Men are indeed unworthy of God's care, if respect be had only to themselves; but since they bear the image of God engraven on them, he deems himself violated in their person.

The Lord enjoins us to do good to all without exception, though the greater part, if estimated by their own merit, are most unworthy of it. But Scripture subjoins a most excellent reason, when it tells us that we are not to look to what men in themselves deserve, but to attend to the image of God, which exists in all, and to which we owe all honor and love.

john calvin, Institutes of the Christian Religion, III.7.6

I have a dream that my four little children will one day live in a nation where they will not be judged by the color of their skin but by the content of their character.

Martin Luther King Jr., 'I Have a Dream' (Washington, D.C., 1963)

A proud man is always looking down on things and people: and, of course, as long as you are looking down, you cannot see something that is above you.

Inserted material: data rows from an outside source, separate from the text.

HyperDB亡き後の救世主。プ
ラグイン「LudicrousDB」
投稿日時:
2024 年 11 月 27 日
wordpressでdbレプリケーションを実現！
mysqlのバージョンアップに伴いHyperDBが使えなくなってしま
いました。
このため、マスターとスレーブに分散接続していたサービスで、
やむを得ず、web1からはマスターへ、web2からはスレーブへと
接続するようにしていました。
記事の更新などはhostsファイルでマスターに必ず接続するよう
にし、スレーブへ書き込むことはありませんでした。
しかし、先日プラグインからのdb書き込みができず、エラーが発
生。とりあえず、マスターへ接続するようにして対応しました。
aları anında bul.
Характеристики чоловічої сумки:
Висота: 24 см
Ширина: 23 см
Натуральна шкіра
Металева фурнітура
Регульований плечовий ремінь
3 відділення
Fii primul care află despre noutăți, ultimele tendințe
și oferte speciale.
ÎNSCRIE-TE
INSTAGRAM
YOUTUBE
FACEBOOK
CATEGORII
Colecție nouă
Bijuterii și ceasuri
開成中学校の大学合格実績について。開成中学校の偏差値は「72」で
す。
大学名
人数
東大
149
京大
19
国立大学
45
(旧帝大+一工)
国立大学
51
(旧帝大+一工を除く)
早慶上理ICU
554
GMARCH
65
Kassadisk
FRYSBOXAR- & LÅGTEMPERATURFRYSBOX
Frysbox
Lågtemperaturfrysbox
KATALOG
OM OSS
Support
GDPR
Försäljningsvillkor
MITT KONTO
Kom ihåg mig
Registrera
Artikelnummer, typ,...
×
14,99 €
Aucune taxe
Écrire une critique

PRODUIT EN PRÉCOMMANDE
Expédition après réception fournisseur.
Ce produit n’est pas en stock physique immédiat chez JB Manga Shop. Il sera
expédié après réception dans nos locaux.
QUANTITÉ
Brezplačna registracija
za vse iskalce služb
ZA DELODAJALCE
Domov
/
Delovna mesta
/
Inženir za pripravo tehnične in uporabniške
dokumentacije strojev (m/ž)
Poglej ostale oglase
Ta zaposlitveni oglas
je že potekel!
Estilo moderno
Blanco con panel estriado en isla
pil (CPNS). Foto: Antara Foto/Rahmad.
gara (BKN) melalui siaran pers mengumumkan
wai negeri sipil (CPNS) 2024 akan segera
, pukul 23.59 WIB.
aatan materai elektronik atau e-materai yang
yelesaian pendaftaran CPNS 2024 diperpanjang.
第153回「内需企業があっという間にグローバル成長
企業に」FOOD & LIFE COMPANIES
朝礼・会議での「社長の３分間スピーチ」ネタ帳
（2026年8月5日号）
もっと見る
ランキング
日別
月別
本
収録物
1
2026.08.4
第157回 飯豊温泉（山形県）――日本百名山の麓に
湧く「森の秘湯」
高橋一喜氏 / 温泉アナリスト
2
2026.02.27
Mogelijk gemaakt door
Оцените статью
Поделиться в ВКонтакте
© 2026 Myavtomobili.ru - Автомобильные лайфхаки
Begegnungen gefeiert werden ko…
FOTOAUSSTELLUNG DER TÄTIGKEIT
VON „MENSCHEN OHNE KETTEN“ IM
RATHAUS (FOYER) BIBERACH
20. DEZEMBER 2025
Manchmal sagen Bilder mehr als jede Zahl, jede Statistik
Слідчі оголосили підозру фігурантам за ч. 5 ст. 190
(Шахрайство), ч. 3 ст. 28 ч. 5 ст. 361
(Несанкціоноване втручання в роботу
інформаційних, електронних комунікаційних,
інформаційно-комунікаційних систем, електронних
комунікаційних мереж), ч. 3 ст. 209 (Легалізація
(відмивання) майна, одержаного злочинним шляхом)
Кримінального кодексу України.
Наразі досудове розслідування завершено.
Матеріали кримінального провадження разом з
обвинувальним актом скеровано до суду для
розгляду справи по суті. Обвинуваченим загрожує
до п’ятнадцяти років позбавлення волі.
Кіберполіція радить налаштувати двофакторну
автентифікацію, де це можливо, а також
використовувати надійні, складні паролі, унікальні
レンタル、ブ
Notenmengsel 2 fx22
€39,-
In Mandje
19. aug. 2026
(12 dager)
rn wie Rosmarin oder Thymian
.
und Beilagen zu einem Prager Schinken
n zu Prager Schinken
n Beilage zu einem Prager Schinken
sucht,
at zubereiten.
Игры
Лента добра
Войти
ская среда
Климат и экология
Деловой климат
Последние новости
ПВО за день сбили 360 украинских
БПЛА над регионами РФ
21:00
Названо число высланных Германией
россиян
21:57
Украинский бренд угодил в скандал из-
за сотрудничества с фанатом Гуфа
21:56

cs lewis, Mere Christianity, Book III, Chapter 8

As there are no little people in God's sight, so there are no little places.

Prayer Focus

Ask God to show you any face — any group of faces — that you find easier to curse than to bless, and to teach you to see in that face the likeness of the God you call Father. Thank him that when he looked at your face, he did not look away.

Meditation

James 3:9 says we bless God and curse people made in his likeness with the same mouth. Replay your last week of conversations and posts. Where did your mouth do both?

Question for Discussion

If every human being you encounter today bears the image of God — every cashier, every driver, every face in the news, every political opponent — what would have to change about how you spoke about them? And why is it easier to believe this doctrine than to practice it for one single day?